Text segment Block Start
Redline Racing is a British racing team that is currently competing in the Porsche Carrera Cup Great Britain and are defending team and drivers champions. They have previously competed in the Porsche Supercup between 2007 and 2008.

Early history
Redline Racing, established in 1995, made its first entry in the arena of motorsport racing in April 1997 by competing in the Michelin Porsche Cup. Having a 4-year racing experience Redline Racing entered the British National Porsche Carrera Cup in 2001, racing Porsche GT3s. They finished in second place in the championship that year and they repeated that success in 2003 and also 2005.

Porsche Carrera Cup GB
Redline Racing joined the newly formed Porsche Carrera Cup Great Britain in its 2003 début season and has been one of the most successful teams in the championship, winning six teams' titles and six drivers' titles.

Their first championship success came in 2004 when after a long and difficult racing season, they conquered first place and won the team championship for the first time along with driver Richard Westbrook who won the driver's championship.

Their form continued, with the team narrowly missing out on championship spoils in 2005 and 2006 when Redline's driver lineup consisted of Nigel Rice, Jason Young and Faithless lead singer  Maxi Jazz along with regular star Richard Westbrook racing in the Team Irwin sponsored car. However, due to Westbrook's Supercup commitments the car was handed over to Danny Watts who, initially, substituted for Redline in the races Westbrook could not attend. Ultimately, Watts finished third in the championship with ten wins out of 16 starts, the most wins of the season.

The 2007 season was another big year for the team after securing the drive of 1992 British Touring Car champion Tim Harvey from rivals Motorbase Performance and Formula Renault UK race-winner James Sutton to join Pro-Am vice champion Nigel Rice and Maxi Jazz, the team managed to secure the double by winning the Teams' championship and Sutton winning the drivers' crown. The Pro-Am championship was dominated by Nigel Rice, who won 14 Pro-Am race wins and 17 podiums out of a possible 20. The feet was repeated in 2008 with Harvey taking the drivers championship after five wins over the season.
Text segment Block End
Material shown Block Start
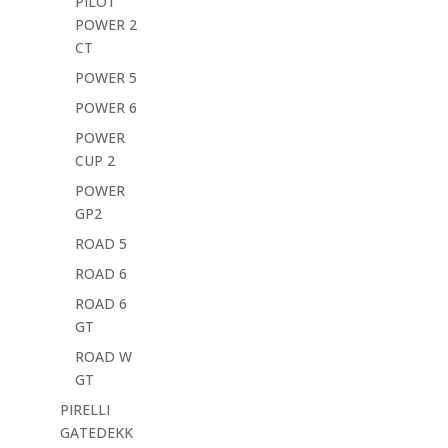
PILOT
POWER 2
CT
POWER 5
POWER 6
POWER
CUP 2
POWER
GP2
ROAD 5
ROAD 6
ROAD 6
GT
ROAD W
GT
PIRELLI
GATEDEKK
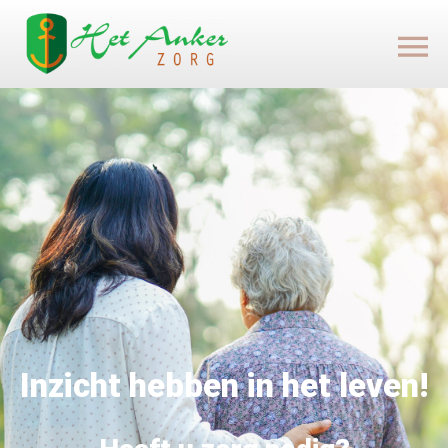
Inzicht hebben in het leven!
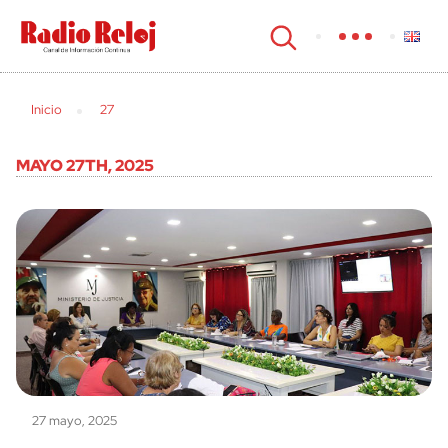
cerrar
Inicio
27
MAYO 27TH, 2025
27 mayo, 2025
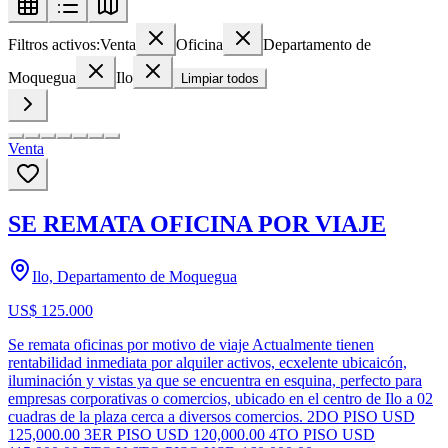
Filtros activos:
Venta
Oficina
Departamento de
Moquegua
Ilo
Limpiar todos
Venta
SE REMATA OFICINA POR VIAJE
Ilo, Departamento de Moquegua
US$ 125.000
Se remata oficinas por motivo de viaje Actualmente tienen
rentabilidad inmediata por alquiler activos, ecxelente ubicaicón,
iluminación y vistas ya que se encuentra en esquina, perfecto para
empresas corporativas o comercios, ubicado en el centro de Ilo a 02
cuadras de la plaza cerca a diversos comercios. 2DO PISO USD
125,000.00 3ER PISO USD 120,000.00 4TO PISO USD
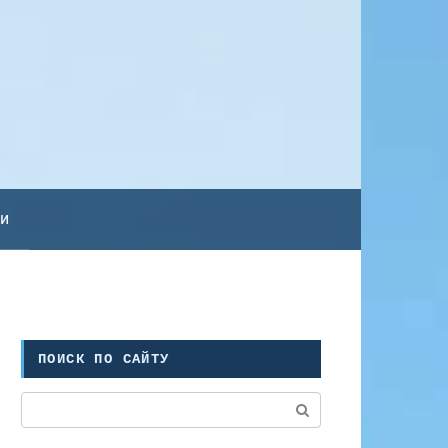
ьи
ПОИСК ПО САЙТУ
Поиск:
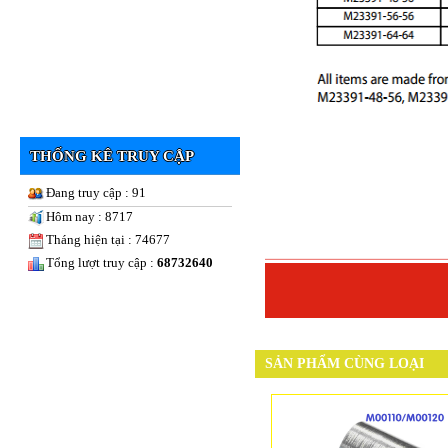
THỐNG KÊ TRUY CẬP
Đang truy cập : 91
Hôm nay : 8717
Tháng hiện tại : 74677
Tổng lượt truy cập :
68732640
SẢN PHẨM CÙNG LOẠI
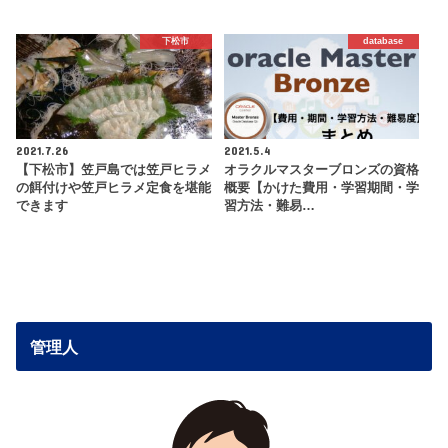
下松市
database
2021.7.26
2021.5.4
【下松市】笠戸島では笠戸ヒラメ
オラクルマスターブロンズの資格
の餌付けや笠戸ヒラメ定食を堪能
概要【かけた費用・学習期間・学
できます
習方法・難易…
管理人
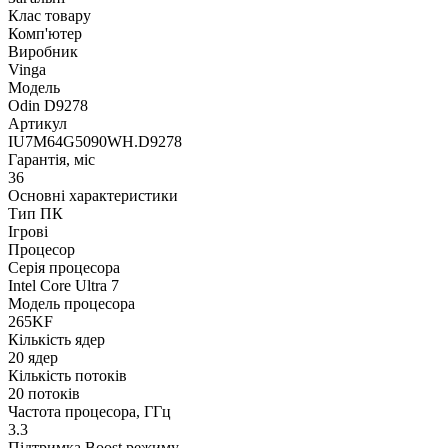
Клас товару
Комп'ютер
Виробник
Vinga
Модель
Odin D9278
Артикул
IU7M64G5090WH.D9278
Гарантія, міс
36
Основні характеристики
Тип ПК
Ігрові
Процесор
Серія процесора
Intel Core Ultra 7
Модель процесора
265KF
Кількість ядер
20 ядер
Кількість потоків
20 потоків
Частота процесора, ГГц
3.3
Підтримка Boost режиму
Material shown Block End
Your task:
Check each statement against the Redline Racing text above. Answer yes or no, and quote the words from the text that decide it.
1. Redline Racing was established in 1995.
2. Richard Westbrook won the drivers' crown in the 2007 season.
3. Redline Racing made its first entry in motorsport by competing in the Michelin Porsche Cup.

Solution below:
1. Yes: "Redline Racing, established in 1995"
2. No: "Sutton winning the drivers' crown"
3. Yes: "made its first entry in the arena of motorsport racing in April 1997 by competing in the Michelin Porsche Cup"